我试图找到从不同的转义闭包返回的数字的和。在主线程中返回的总和。
import Foundation
var randomTime: Int {
return Int.random(in: 0...1000)
}
func first(completion: @escaping (Int) -> Void) {
DispatchQueue.main.asyncAfter(deadline: .now() + .milliseconds(randomTime)) {
completion(1)
}
}
func second(completion: @escaping (Int) -> Void) {
DispatchQueue.main.asyncAfter(deadline: .now() + .milliseconds(randomTime)) {
completion(2)
}
}
func third(completion: @escaping (Int) -> Void) {
DispatchQueue(label: "anotherThread").async {
completion(3)
}
}
func fourth(completion: @escaping (Int) -> Void) {
DispatchQueue.main.asyncAfter(deadline: .now() + .milliseconds(randomTime)) {
completion(4)
}
}
最佳答案
如果我把你的问题弄清楚了,你想对数字求和,但它们的值根据服务器的响应或某种延迟而在不同的时间出现如果是这样,则必须使用DispatchGroup
这里有一个helper函数,它调用您的方法first(completion: @escaping (Int) -> Void)。。。。。fourth(completion: @escaping (Int) -> Void)并仅在收到最后一个值时通知主队列。我在代码上加了一些注释以帮助理解。如果有什么不清楚的地方请告诉我。

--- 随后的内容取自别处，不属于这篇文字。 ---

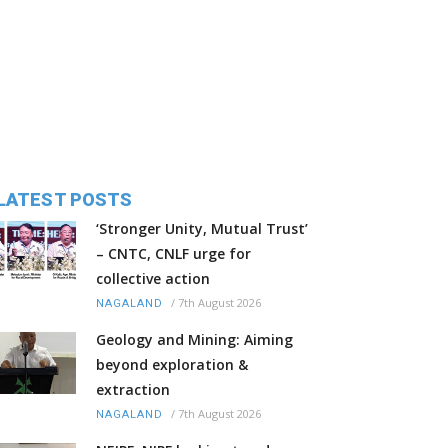
LATEST POSTS
‘Stronger Unity, Mutual Trust’
– CNTC, CNLF urge for
collective action
/
7th August 2026
NAGALAND
Geology and Mining: Aiming
beyond exploration &
extraction
/
7th August 2026
NAGALAND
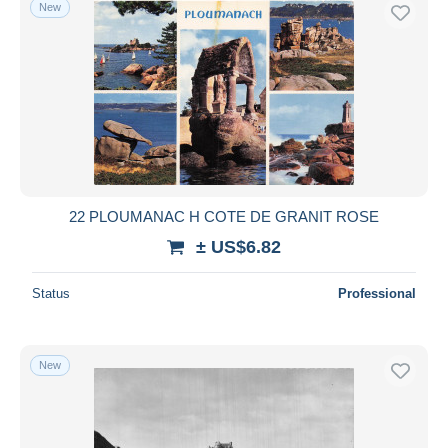
New
22 PLOUMANAC H COTE DE GRANIT ROSE
± US$6.82
Status
Professional
New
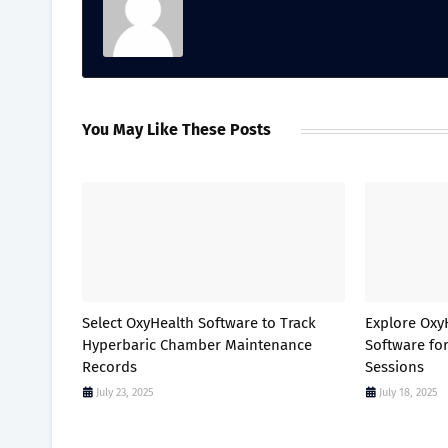
You May Like These Posts
Select OxyHealth Software to Track
Explore Ox
Hyperbaric Chamber Maintenance
Software fo
Records
Sessions
July 23, 2025
July 18, 2025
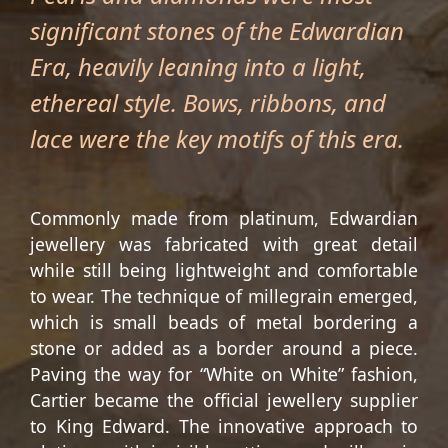
significant stones of the Edwardian
Era, heavily leaning into a light,
ethereal style. Bows, ribbons, and
lace were the key motifs of this era.
Commonly made from platinum, Edwardian
jewellery was fabricated with great detail
while still being lightweight and comfortable
to wear. The technique of millegrain emerged,
which is small beads of metal bordering a
stone or added as a border around a piece.
Paving the way for “White on White” fashion,
Cartier became the official jewellery supplier
to King Edward. The innovative approach to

func computeOutPutAfterReceivingAllValues(completion: @escaping(_ sum: Int) -> Void) {
// Make a dispatch group which will notify main queue after making sure that all requests have been proceed.

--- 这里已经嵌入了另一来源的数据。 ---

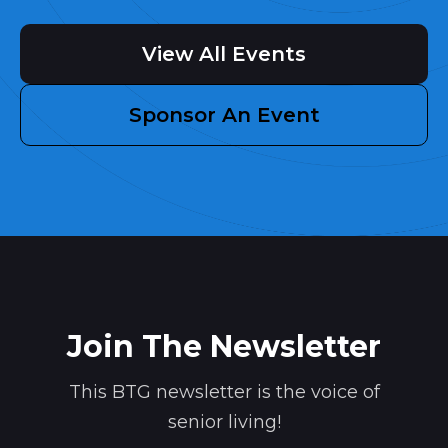
View All Events
Sponsor An Event
Join The Newsletter
This BTG newsletter is the voice of
senior living!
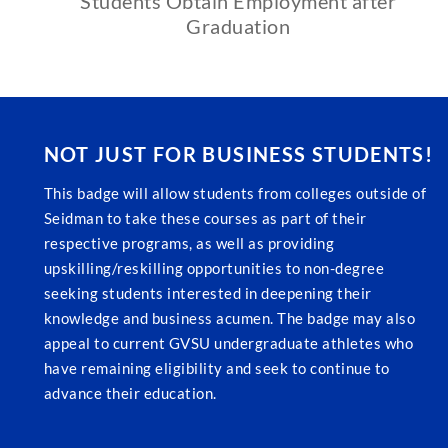
Students Obtain Employment after
Graduation
NOT JUST FOR BUSINESS STUDENTS!
This badge will allow students from colleges outside of
Seidman to take these courses as part of their
respective programs, as well as providing
upskilling/reskilling opportunities to non-degree
seeking students interested in deepening their
knowledge and business acumen. The badge may also
appeal to current GVSU undergraduate athletes who
have remaining eligibility and seek to continue to
advance their education.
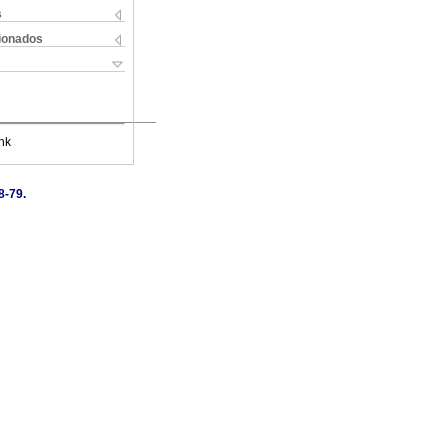
s
cionados
nk
8-79.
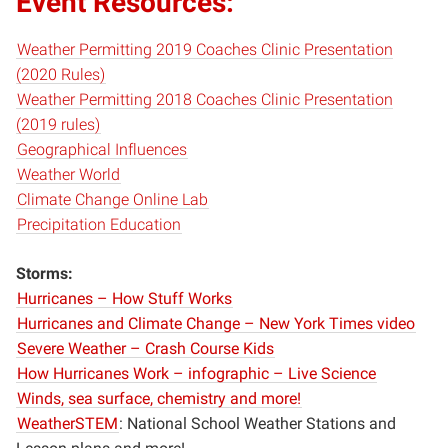
Event Resources:
Weather Permitting 2019 Coaches Clinic Presentation
(2020 Rules)
Weather Permitting 2018 Coaches Clinic Presentation
(2019 rules)
Geographical Influences
Weather World
Climate Change Online Lab
Precipitation Education
Storms:
Hurricanes – How Stuff Works
Hurricanes and Climate Change – New York Times video
Severe Weather – Crash Course Kids
How Hurricanes Work – infographic – Live Science
Winds, sea surface, chemistry and more!
WeatherSTEM
: National School Weather Stations and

let computeGroup = DispatchGroup()
var allNumbers: [Int] = []
computeGroup.enter()
first { (firstNumber) in
allNumbers.append(firstNumber)
self.second(completion: { (secondNumber) in
allNumbers.append(secondNumber)
self.third(completion: { (thirdNumber) in
allNumbers.append(thirdNumber)
self.fourth(completion: { (fourthNumber) in
allNumbers.append(fourthNumber)
// IMPORTANT: Leave a group after the last call.
computeGroup.leave()
})
})
})
}
// Notify Main queue and sum all your numbers
computeGroup.notify(queue: .main) {
/// Sum all your numbers in main queue
let sum = allNumbers.reduce(0, +)
completion(sum)
}
}
用法:
你可以在视图didLoad中测试这个。
override func viewDidLoad() {
super.viewDidLoad()
computeOutPutAfterReceivingAllValues { (sum) in
print("Here is the sum of all numbers: \(sum)")
}
}
// Output on console
Here is the sum of all numbers: 10